Após a derrota em Orleans, os ingleses foram repetidamente perdendo seus territórios na França. Ante a iminente derrota, o duque da Borgonha, principal aliado dos ingleses, viu-se obrigado a assinar a paz com o rei da França, reconhecendo a autoridade da monarquia em seu território. Desprovida desse apoio, não restou à Inglaterra senão assinar a paz em 1453, retirando-se de todos os seus domínios na França, permanecendo apenas a cidade de Calais em suas mãos.

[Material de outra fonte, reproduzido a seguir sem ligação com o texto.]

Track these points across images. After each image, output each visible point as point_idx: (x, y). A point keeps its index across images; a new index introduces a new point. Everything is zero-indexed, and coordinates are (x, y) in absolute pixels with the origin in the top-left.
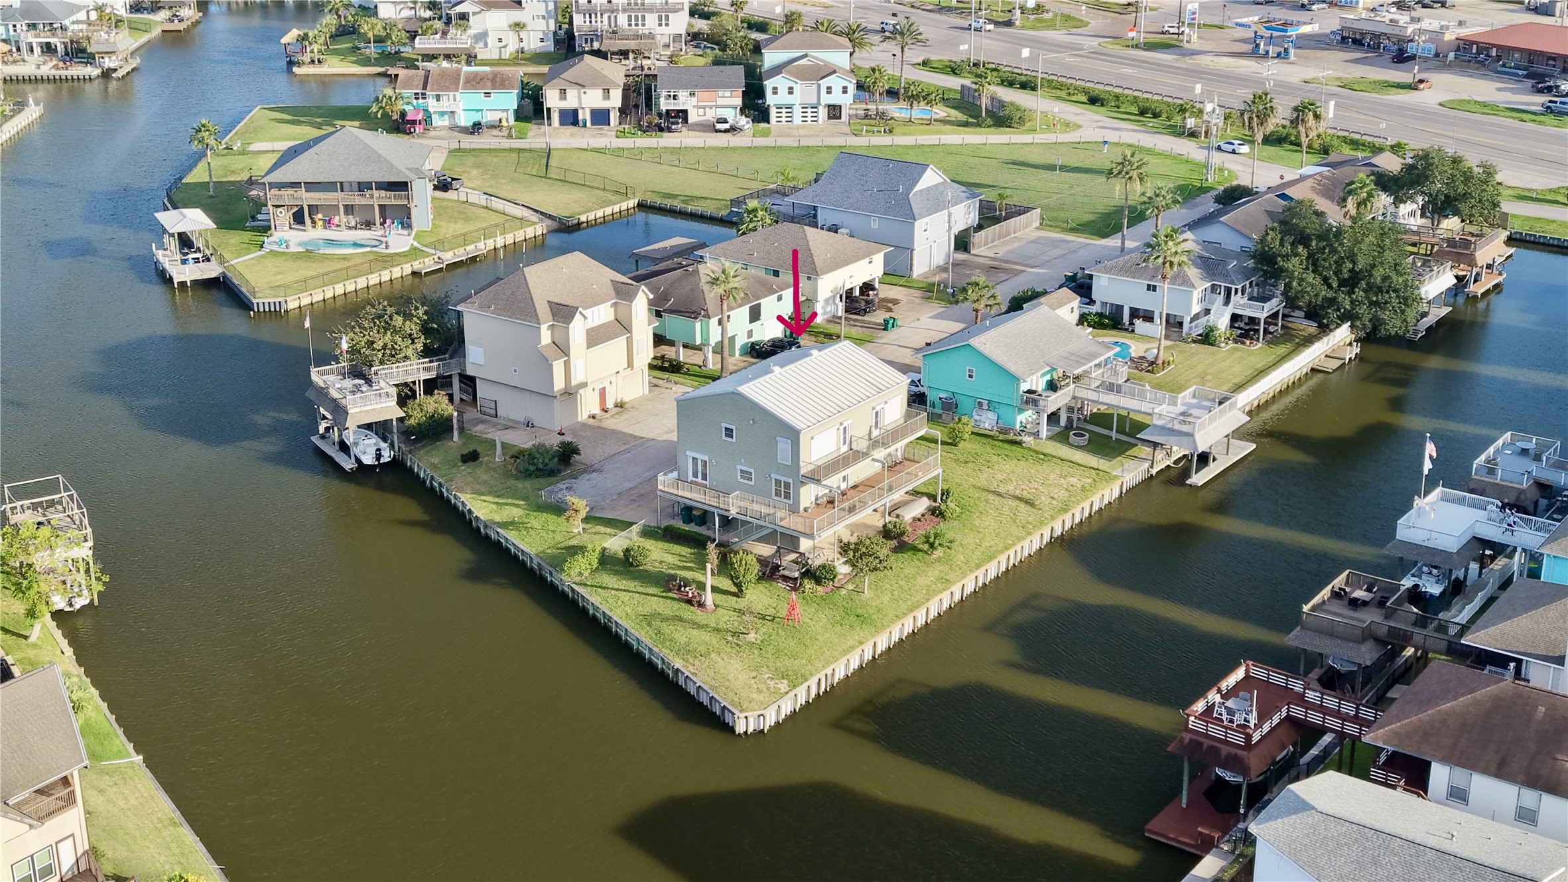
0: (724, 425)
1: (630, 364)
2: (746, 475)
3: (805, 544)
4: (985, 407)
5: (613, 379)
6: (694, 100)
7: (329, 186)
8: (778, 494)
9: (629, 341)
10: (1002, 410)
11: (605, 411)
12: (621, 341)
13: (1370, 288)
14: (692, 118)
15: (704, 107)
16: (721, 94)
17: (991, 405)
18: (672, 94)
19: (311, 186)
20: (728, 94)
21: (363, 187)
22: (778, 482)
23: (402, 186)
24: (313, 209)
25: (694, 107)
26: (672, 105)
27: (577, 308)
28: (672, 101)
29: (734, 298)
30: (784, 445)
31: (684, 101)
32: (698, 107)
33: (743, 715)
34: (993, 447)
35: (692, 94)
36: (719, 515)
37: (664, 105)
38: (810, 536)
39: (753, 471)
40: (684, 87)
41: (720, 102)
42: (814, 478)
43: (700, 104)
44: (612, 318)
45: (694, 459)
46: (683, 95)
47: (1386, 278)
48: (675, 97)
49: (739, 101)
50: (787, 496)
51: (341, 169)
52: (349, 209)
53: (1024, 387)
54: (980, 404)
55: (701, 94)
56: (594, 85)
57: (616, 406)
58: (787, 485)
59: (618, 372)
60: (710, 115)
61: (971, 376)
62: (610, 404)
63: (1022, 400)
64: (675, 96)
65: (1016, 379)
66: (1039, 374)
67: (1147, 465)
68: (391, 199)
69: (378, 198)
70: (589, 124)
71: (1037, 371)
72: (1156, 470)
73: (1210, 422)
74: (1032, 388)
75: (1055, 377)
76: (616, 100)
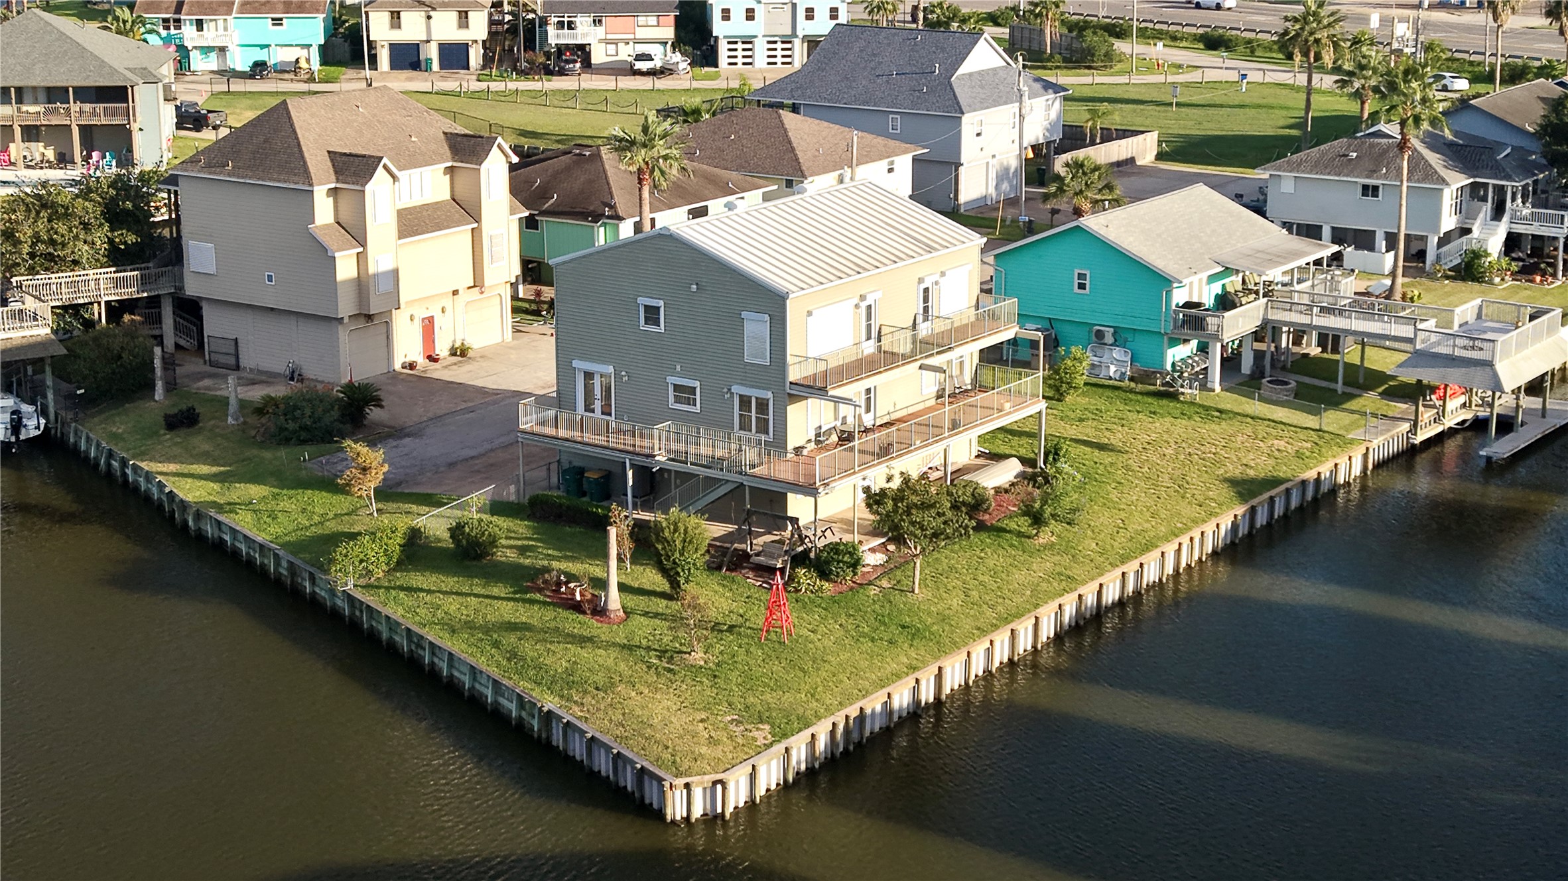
0: (644, 301)
1: (478, 283)
2: (684, 393)
3: (798, 506)
4: (1109, 339)
5: (448, 302)
6: (600, 31)
8: (745, 426)
9: (476, 234)
10: (1143, 345)
11: (432, 359)
12: (461, 236)
14: (597, 57)
15: (615, 43)
16: (642, 20)
17: (1120, 337)
18: (566, 19)
20: (652, 20)
22: (745, 402)
25: (600, 41)
26: (567, 38)
27: (381, 158)
28: (566, 31)
29: (663, 173)
30: (756, 327)
31: (585, 31)
32: (607, 42)
33: (680, 782)
34: (1126, 402)
35: (597, 22)
36: (632, 466)
37: (555, 37)
38: (810, 490)
39: (697, 384)
40: (584, 10)
41: (641, 33)
42: (815, 388)
43: (609, 36)
44: (446, 195)
45: (589, 376)
46: (583, 23)
48: (571, 26)
49: (669, 33)
50: (763, 428)
53: (1179, 297)
54: (1100, 335)
55: (608, 21)
56: (446, 6)
57: (453, 353)
58: (762, 405)
59: (455, 293)
60: (625, 53)
61: (1082, 286)
62: (442, 349)
63: (1175, 320)
64: (570, 23)
65: (1165, 282)
66: (1204, 276)
67: (1406, 426)
68: (99, 115)
69: (77, 114)
70: (436, 66)
71: (1201, 271)
72: (1420, 437)
73: (1521, 346)
74: (1195, 300)
75: (1230, 289)
76: (479, 28)
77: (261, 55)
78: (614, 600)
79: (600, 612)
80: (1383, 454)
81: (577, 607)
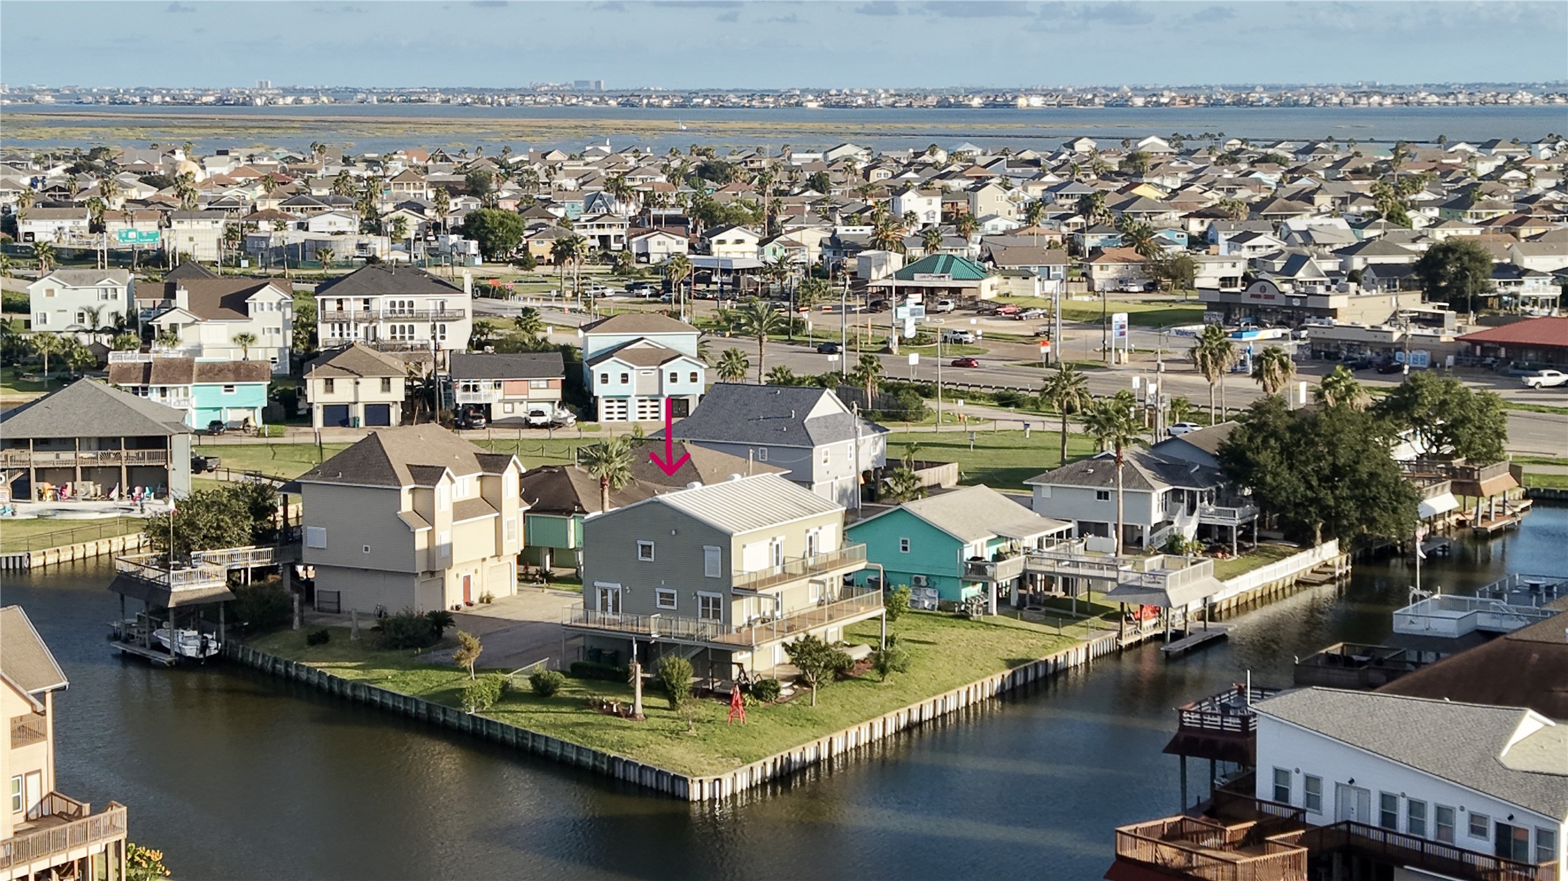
0: (639, 543)
2: (667, 598)
3: (741, 658)
4: (924, 583)
5: (479, 566)
6: (499, 394)
7: (66, 444)
8: (705, 614)
10: (944, 585)
12: (490, 520)
13: (1356, 484)
14: (497, 414)
15: (512, 402)
16: (534, 383)
17: (931, 581)
18: (471, 384)
19: (43, 444)
20: (543, 384)
21: (107, 443)
22: (705, 602)
23: (159, 442)
24: (42, 473)
25: (500, 401)
26: (471, 399)
27: (444, 468)
28: (471, 393)
30: (712, 555)
31: (487, 392)
32: (505, 401)
33: (696, 779)
34: (936, 621)
35: (498, 385)
36: (635, 641)
37: (462, 398)
38: (748, 648)
39: (675, 592)
40: (488, 376)
41: (533, 394)
42: (751, 590)
43: (507, 397)
44: (478, 495)
45: (604, 591)
46: (485, 385)
47: (1372, 475)
48: (475, 388)
49: (557, 394)
50: (716, 615)
51: (81, 423)
52: (88, 473)
53: (968, 553)
54: (918, 580)
55: (506, 384)
56: (372, 374)
58: (716, 603)
59: (484, 560)
60: (521, 411)
61: (905, 549)
63: (967, 568)
64: (475, 386)
65: (960, 543)
66: (985, 540)
67: (1115, 634)
68: (143, 458)
69: (127, 458)
70: (362, 423)
71: (983, 537)
72: (1124, 642)
73: (1183, 580)
74: (979, 555)
75: (1002, 551)
76: (398, 392)
77: (215, 416)
78: (639, 710)
79: (633, 716)
80: (1100, 651)
81: (618, 714)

Os efeitos da guerra foram consideráveis, notadamente para a França. A Guerra dos Cem Anos ajudou a estabelecer uma ideia de nação, acabou com todas as pretensões inglesas sobre territórios franceses e tornou possível a criação de algumas instituições de governo centralizadas, que prenunciavam o aparecimento da monarquia absolutista.

No caso da Inglaterra, a derrota levou à reação de um setor da nobreza contra a monarquia, visando basicamente recuperar as perdas territoriais na França. Essa reação foi a principal responsável pela eclosão da maior guerra civil inglesa, a Guerra das Duas Rosas.